Uma mãe de aluna que está segura da volta é a advogada Aline Aleixo Ela tem uma filha de 3 anos no pré-escolar. Sem previsão de reabertura da escola que a pequena Maria Eduarda frequentava, Aline teve que se manter trabalhando em home office. Mas garante que levaria a filha para a escola no primeiro dia de aula da reabertura. “Eu tenho total segurança em relação ao ambiente porque, antes mesmo do coronavírus, a escola já mantinha regras muito fortes como limpeza dos sapatos de quem chegava com solução de água sanitária e muitos locais para lavar a mão. Sei que eles aumentaram os cuidados agora e, abrindo a escola, minha filha vai”, assegurou a advogada.
EMPRÉSTIMO
A escola que Maria Eduarda frequenta é o Espaço Catavento, localizado no Bairro das Graças, Zona Norte do Recife. Atuando só com educação infantil, havia 65 alunos antes da pandemia. Hoje está com 45. A diretora Martha Góis conta que foi feito um investimento durante a pandemia visando a reabertura. “Mudamos de endereço, ampliamos o número de salas para acolher menos alunos por sala, abrimos janelas maiores para evitar o uso de ar condicionado. Tudo para preparar a nossa volta”, conta a diretora. O dinheiro da reforma foi conseguido junto a dois bancos. Martha diz que a escola passou a ter uma inadimplência de cerca de 10%, que não havia antes; “Procuramos as famílias para tentar evitar a evasão e foi possível estabelecer um desconto linear de 20% para todas”. A perda de receita com os descontos e cancelamento de matrículas foi de 70%. “Pra gente o que aflige mais é a falta de plano de reabertura por parte do governo. Nós não vimos investimentos por parte do governo para adequar as escolas públicas para esse retorno mas, mesmo assim, o governo insiste em atrelar a reabertura das escolas particulares às escolas públicas, mas não investe nisso”, diz Martha Góis.

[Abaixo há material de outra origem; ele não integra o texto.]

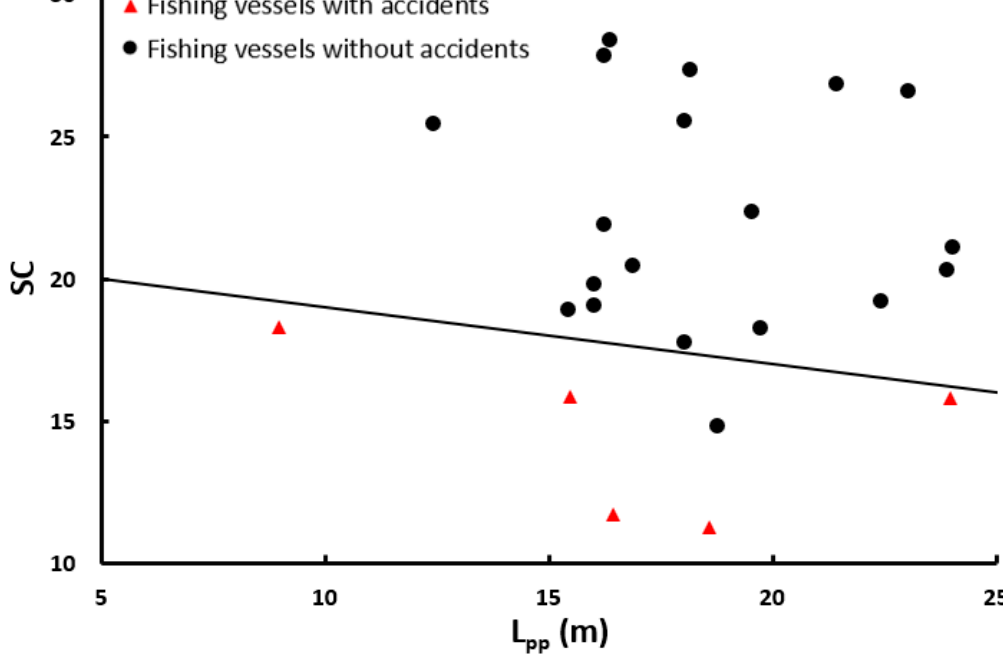
Figure 8. The effect of vessel length ( L pp ) over the sum of the initial stability coefficient ( C 1 ) and the dynamic stability coefficient ( C 1 + C 2 = SC ).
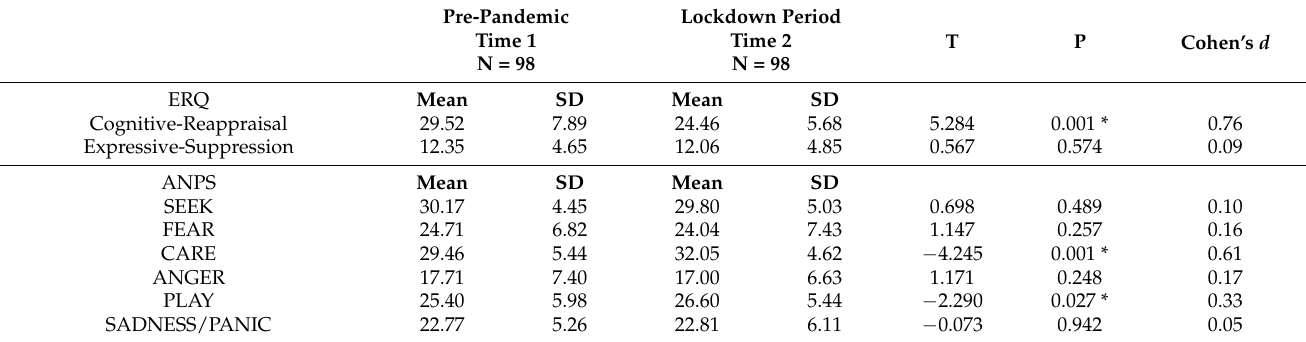
Table 1. t test comparison pre- and post-pandemic in ERQ and ANPS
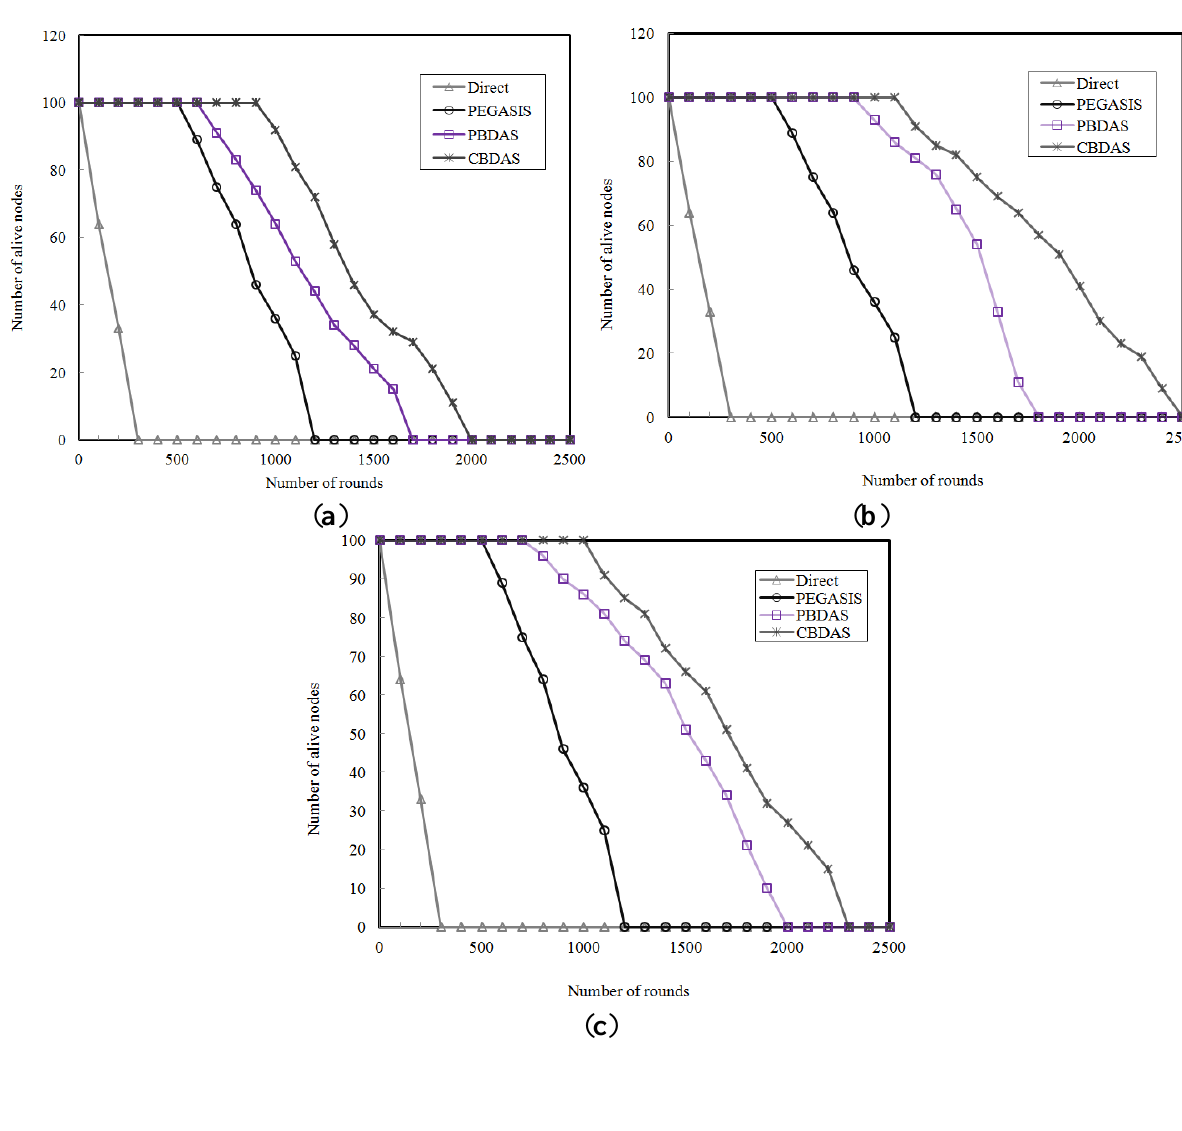
Figure 8. Number of alive nodes over time. ( a ) A grid of 6 × 6 cells; ( b ) A grid of 8 × 8 cells; ( c ) A grid of 10 × 10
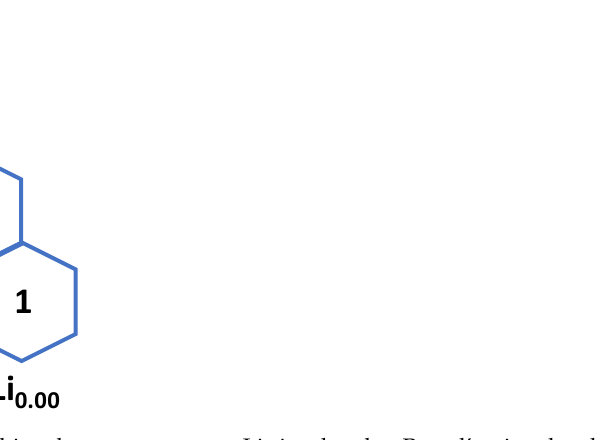
Figure 1. The total number of delithiated structures across Li x is related to Pascal’s triangle where each row increases the total number of Li at Li 1.00 by one. Sums of the row equal the total number of configurations in the charge cycle.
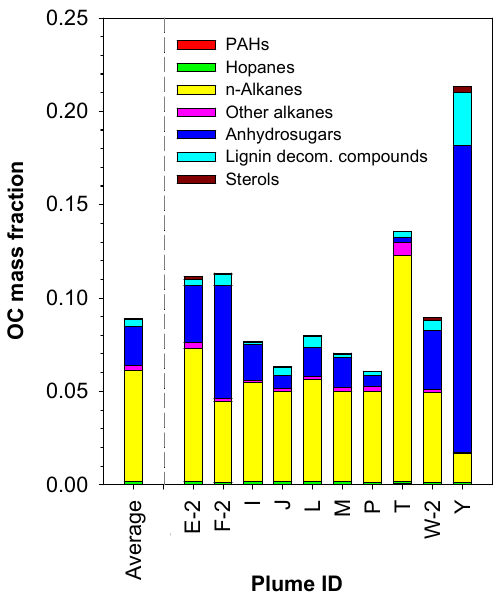
Figure 3. Organic carbon mass fraction of the speciated compound classes in selected peat-burning emission samples. Plume Y was excluded from the average calculation as discussed in Sect. 2.1.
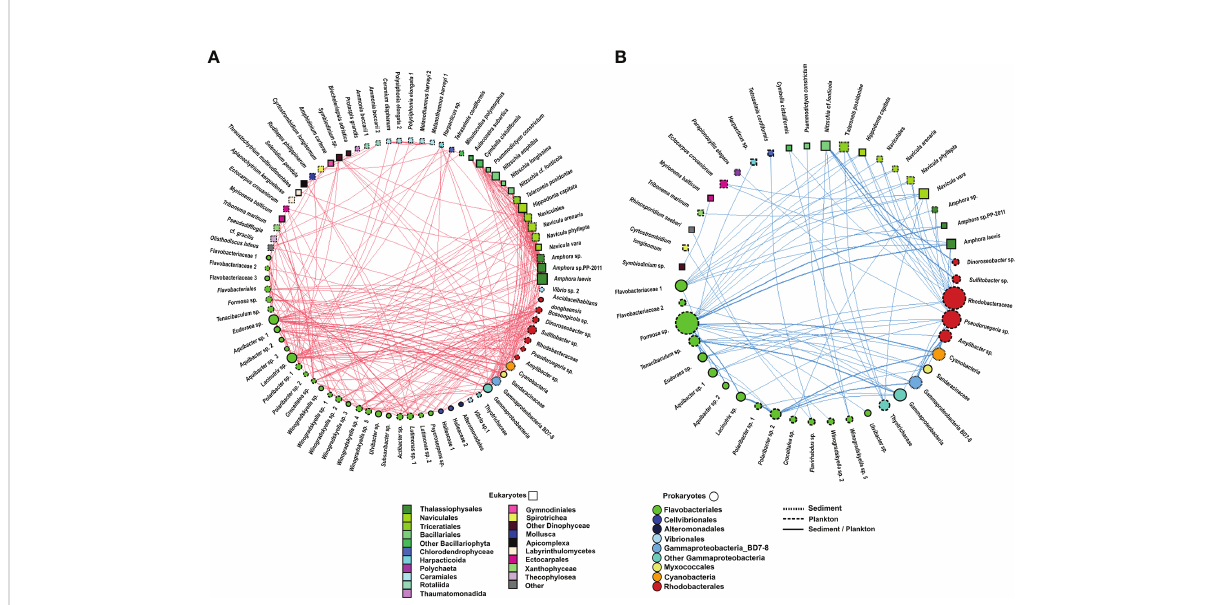
FIGURE 8 Undirected network that represents all links among organisms (prokaryote – prokaryote, eukaryote – eukaryote, and eukaryote – prokaryote). All signi fi cant correlations (p value <0.01) were represented. (A) Positive correlations and (B) negative correlations. The size and colour of the nodes represent the degree and taxonomic group, respectively. The shape of nodes represents whether the organism is a eukaryote (square) or prokaryote (circle). The type of node lines represents the environmental compartment (sediment, plankton, or both of them) on which each OTU is more representative in terms of percentage of total prokaryotic reads.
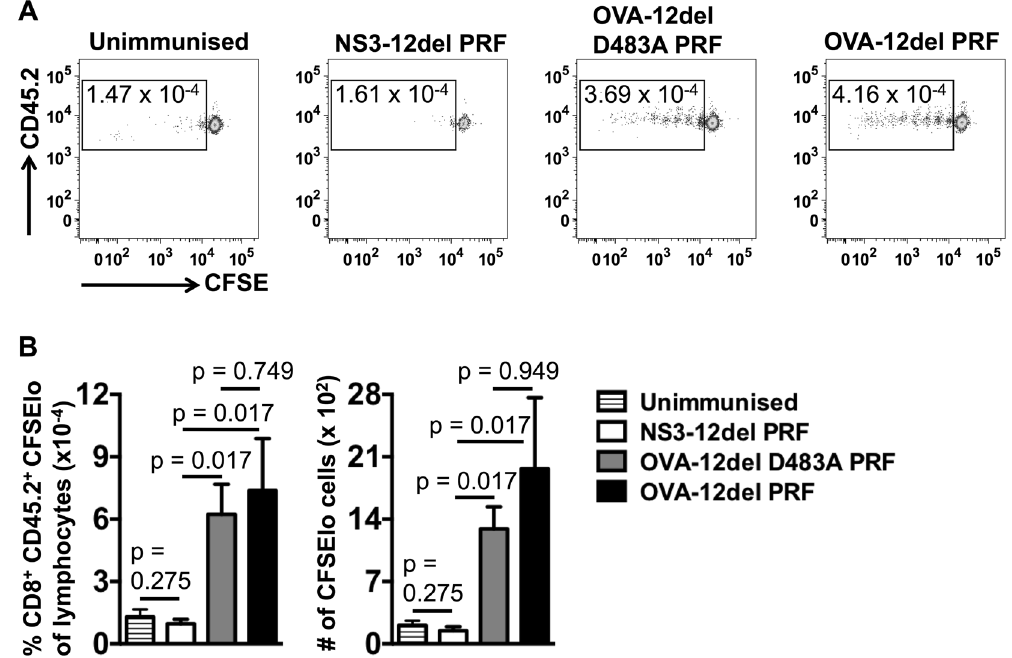
Figure 2. The effect of cytolytic DNA immunisation on early phases of antigen presentation to CD8 + T cells in vivo . ( A ) C57BL/6.SJL (CD45.1 + , CD45.2 − ) recipient mice were immunised via the ID route with 100 μ g of NS3-12del PRF (n = 3), OVA-12del D483A PRF (n = 7), OVA-12del PRF (n = 7) or were unimmunised (n = 3). Four days later, 5 × 10 5 C57BL/6 Rag − / − OT-I cells (CD45.2 + ) labelled with 10 μ M CFSE were adoptively transferred (i.v.) into each recipient mouse and proliferation of transferred CD8 + cells in the CLN was monitored 4 days later. Representative dot plots obtained from CLN samples and gated on CD8 + CD45.2 + cells are shown. The numbers in the gates indicate the percentage of lymphocytes that are single cells (doublet discriminated), CD8 + CD45.2 + with reduced levels of CFSE. ( B ) Mean + SEM of the percentages indicated in A (left panel) and the mean + SEM of the absolute number of CD8 + CD45.2 + CFSElo cells (right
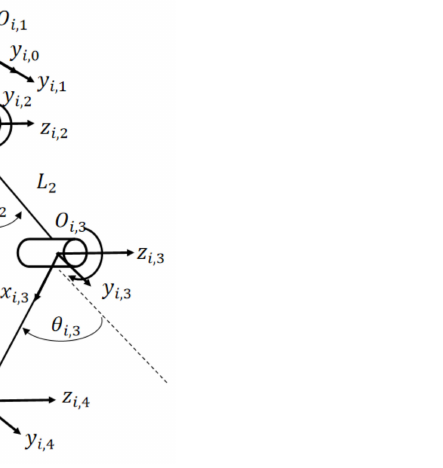
Figure 2. The single-leg model of the quadruped robot is modeled by the D-H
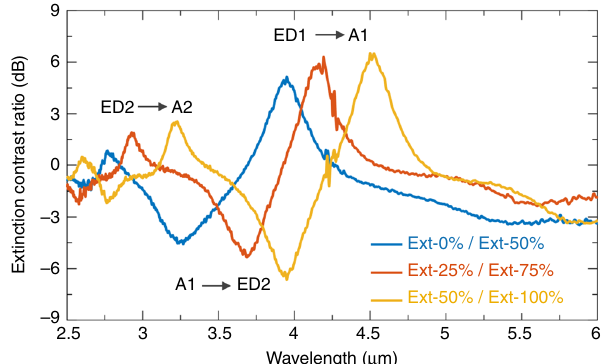
Fig. 5 Multispectral optical switch with multi-level control capabilities. Three representative extinction contrasts of GST disks ( R = 1 μ m, the same as in Fig. 3) with different crystallinities are plotted, which are between (i) C = 0% and C = 50% (blue), (ii) C = 25% and C = 75% (red), and (iii) C = 50% and C = 100% (yellow), respectively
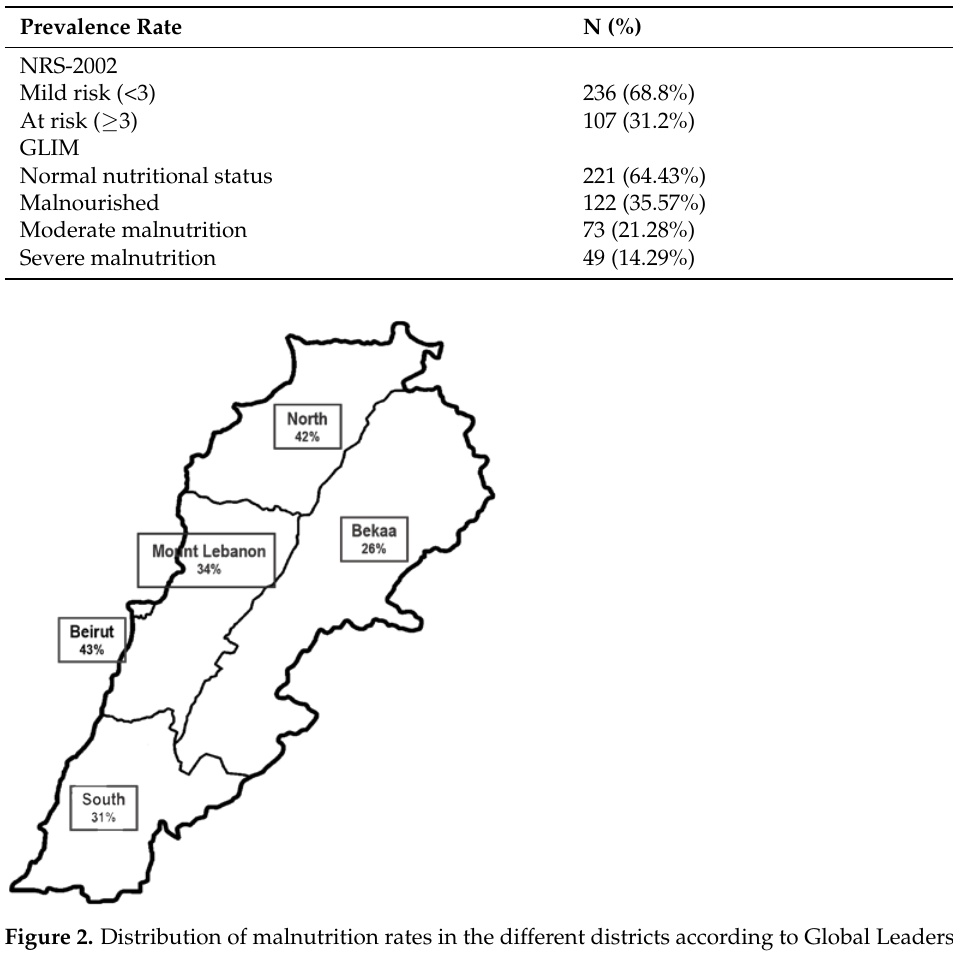
Table 3. The prevalence of malnutrition according to Nutrition Risk Screening (NRS-2002) and Global Leadership Initiative on Malnutrition (GLIM) (N = 343).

A empresária Carolina Montenegro, proprietária do Espaço Sementinhas, citada no início desta reportagem, também tentou recorrer a empréstimos para manter sua empresa aberta. Sem sucesso. “Abrimos contas em mais de um banco para tentar o famoso Pronampe, o crédito a juros baixos prometido pelo governo. Na prática, os gerentes dos bancos não recebem esse recurso e, quando recebem, é um valor irrisório para dividir para todos os interessados”. Carolina conta que precisava de cerca de R$ 260 mil para se manter funcionando até dezembro. Uma amiga, também do setor de educação e que precisava de valor semelhante conseguiu apenas R$ 34 mil.